Excerpted passage —
══════════
Check tomatoes for damage after heavy rains

A rain-guage adage:

Summer showers give gardeners hours
(that would otherwise be spent watering),

but what does too much rainfall bring?


My area had a huge rainstorm yesterday that, while a welcome respite from my having to drag the hose around, delivered too much water at once for the tomatoes. Nearly every red and orange tomato I picked today sports a gaping crack that wasn't there two days ago. It's not a loss; these tomatoes are perfectly edible as long as I use them right away, but when does a batch of "do-or-die" produce ever fit neatly into the day's itinerary? These tomatoes cannot be stored for another day (I generally avoid refrigeration), because the split skins invite rot. And fast! 

Some of these tomatoes show small white cracks that formed earlier in the growing season and closed over. They are likely the result of other periods of excessive water -- it's been a doozy of a rainy summer this year, as my twice-flooded basement can attest! The difference between the old, healed cracks and the new ones is that the former occurred when the tomato was still growing. Once the green tomatoes reach full size and start to ripen, split skins will not close over and will instead be a gate for ravaging insects.
══════════
Exercises to complete —
1. According to the passage on tomatoes cracking after heavy rain, why can the split tomatoes not be stored for another day?
2. Reproduce the passage on tomatoes cracking after heavy rain from "Some of these" to "for ravaging insects.".
The items that come after this passage are separate material and are unrelated to it.
══════════
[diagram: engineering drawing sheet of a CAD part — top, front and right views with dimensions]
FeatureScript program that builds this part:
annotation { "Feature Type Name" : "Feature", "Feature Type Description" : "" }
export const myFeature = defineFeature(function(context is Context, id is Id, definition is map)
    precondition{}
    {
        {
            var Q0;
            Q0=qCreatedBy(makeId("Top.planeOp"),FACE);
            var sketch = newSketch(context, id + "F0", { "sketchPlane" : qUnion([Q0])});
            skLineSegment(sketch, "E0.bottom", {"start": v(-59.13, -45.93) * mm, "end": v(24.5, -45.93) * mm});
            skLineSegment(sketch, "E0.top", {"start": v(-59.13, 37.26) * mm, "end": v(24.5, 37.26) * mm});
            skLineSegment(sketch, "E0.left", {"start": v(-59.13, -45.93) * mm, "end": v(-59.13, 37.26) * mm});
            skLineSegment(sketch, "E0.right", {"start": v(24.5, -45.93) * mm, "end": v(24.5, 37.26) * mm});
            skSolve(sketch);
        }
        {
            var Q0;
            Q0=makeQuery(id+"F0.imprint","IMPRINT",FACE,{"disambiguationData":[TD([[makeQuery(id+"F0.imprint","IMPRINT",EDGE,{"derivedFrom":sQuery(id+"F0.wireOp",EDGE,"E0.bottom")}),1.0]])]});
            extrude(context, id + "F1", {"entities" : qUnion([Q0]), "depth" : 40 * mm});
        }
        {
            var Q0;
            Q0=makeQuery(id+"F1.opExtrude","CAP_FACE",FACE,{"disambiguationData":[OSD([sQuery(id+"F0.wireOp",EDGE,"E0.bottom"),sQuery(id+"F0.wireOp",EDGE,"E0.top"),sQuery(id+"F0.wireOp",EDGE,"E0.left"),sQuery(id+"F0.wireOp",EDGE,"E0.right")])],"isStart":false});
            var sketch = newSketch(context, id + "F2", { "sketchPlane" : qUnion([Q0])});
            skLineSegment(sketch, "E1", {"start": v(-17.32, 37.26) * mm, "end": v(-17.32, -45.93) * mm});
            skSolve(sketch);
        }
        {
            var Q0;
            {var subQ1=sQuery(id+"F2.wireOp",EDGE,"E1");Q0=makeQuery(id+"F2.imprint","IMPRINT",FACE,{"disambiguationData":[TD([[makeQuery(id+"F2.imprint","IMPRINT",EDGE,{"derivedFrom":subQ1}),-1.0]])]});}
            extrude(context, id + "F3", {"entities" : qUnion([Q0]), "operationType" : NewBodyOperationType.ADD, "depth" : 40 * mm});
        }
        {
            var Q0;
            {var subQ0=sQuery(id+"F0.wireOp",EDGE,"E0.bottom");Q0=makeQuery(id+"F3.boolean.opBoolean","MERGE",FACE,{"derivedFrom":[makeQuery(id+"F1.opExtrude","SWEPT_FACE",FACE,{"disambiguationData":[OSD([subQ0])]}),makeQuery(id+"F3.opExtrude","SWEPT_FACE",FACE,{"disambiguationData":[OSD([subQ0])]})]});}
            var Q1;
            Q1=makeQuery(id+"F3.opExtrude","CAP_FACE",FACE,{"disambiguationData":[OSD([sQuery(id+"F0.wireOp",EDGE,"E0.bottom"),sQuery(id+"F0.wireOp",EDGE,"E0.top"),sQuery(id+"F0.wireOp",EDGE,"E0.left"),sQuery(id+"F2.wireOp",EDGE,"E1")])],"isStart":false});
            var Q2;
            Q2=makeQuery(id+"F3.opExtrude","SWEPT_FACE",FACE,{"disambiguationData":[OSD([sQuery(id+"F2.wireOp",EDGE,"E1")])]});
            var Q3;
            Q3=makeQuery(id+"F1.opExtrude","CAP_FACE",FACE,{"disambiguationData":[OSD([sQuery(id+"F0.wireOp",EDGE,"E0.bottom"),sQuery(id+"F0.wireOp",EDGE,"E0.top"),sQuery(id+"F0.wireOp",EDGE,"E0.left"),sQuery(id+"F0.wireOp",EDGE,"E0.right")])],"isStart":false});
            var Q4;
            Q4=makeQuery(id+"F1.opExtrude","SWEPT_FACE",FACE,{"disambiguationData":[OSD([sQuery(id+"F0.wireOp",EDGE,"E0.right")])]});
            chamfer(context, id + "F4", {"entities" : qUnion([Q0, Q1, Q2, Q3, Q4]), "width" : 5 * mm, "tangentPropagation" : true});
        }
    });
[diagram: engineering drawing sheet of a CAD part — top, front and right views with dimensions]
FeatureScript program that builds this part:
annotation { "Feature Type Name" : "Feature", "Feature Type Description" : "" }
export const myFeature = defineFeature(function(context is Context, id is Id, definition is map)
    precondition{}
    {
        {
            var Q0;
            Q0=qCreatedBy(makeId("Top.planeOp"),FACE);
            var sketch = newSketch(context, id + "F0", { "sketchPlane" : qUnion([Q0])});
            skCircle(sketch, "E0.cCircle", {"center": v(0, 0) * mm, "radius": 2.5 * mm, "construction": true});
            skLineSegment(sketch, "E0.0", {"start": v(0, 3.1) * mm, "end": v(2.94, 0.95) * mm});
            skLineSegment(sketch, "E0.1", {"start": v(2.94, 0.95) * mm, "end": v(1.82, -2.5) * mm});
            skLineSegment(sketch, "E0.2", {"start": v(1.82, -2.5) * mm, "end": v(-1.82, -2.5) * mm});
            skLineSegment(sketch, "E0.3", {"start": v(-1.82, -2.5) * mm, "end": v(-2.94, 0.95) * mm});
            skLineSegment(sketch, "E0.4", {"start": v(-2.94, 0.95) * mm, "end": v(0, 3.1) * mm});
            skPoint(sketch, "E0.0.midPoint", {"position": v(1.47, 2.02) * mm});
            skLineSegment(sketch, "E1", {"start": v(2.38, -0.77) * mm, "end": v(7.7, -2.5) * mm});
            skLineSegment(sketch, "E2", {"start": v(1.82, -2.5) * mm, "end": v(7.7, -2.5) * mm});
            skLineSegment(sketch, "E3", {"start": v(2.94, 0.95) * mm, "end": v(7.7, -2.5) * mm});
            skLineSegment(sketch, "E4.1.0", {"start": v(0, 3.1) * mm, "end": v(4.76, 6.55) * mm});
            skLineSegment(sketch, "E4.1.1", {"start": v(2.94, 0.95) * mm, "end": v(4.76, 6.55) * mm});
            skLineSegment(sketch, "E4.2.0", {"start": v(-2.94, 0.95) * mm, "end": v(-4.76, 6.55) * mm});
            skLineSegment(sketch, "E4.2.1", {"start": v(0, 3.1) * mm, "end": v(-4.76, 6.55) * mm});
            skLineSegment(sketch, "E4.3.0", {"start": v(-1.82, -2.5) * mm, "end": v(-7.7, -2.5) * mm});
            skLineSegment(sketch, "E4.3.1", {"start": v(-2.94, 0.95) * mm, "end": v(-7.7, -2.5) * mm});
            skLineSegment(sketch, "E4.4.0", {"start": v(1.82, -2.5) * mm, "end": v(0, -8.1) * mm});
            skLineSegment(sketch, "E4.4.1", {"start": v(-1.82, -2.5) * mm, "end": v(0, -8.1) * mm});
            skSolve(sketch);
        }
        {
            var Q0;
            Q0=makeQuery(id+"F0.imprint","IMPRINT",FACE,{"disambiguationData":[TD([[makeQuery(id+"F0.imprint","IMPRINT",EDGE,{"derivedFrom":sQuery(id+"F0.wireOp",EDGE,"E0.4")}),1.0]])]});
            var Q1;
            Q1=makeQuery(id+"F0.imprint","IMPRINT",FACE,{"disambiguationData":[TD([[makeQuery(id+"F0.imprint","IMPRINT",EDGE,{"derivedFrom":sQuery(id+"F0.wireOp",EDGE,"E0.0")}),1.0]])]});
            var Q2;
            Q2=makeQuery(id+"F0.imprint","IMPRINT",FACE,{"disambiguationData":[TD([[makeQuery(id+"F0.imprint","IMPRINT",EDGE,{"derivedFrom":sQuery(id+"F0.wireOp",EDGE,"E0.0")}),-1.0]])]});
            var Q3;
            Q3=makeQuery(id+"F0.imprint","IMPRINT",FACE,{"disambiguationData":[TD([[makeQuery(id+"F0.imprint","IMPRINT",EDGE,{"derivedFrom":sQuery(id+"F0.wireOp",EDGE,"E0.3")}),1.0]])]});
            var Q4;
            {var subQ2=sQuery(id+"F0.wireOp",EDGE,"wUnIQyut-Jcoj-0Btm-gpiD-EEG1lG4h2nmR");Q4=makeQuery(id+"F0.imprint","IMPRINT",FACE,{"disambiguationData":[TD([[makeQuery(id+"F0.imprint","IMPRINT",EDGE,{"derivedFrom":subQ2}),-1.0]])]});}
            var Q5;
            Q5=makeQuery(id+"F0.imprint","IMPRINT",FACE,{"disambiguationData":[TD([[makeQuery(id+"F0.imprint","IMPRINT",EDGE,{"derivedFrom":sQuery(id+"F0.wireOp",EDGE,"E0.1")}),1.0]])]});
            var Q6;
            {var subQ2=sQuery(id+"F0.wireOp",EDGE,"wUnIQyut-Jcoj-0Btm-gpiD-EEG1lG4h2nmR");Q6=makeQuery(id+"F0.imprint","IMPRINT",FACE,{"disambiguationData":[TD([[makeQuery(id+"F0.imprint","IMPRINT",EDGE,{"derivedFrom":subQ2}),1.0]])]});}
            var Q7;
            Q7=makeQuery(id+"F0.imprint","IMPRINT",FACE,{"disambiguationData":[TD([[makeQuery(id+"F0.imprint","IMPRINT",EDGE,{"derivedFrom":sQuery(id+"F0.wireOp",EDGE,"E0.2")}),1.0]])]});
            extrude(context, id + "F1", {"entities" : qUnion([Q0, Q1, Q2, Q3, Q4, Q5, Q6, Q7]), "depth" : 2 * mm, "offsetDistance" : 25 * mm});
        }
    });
══════════
Task solutions —
1. The split skins invite rot.

2.
Some of these tomatoes show small white cracks that formed earlier in the growing season and closed over. They are likely the result of other periods of excessive water -- it's been a doozy of a rainy summer this year, as my twice-flooded basement can attest! The difference between the old, healed cracks and the new ones is that the former occurred when the tomato was still growing. Once the green tomatoes reach full size and start to ripen, split skins will not close over and will instead be a gate for ravaging insects.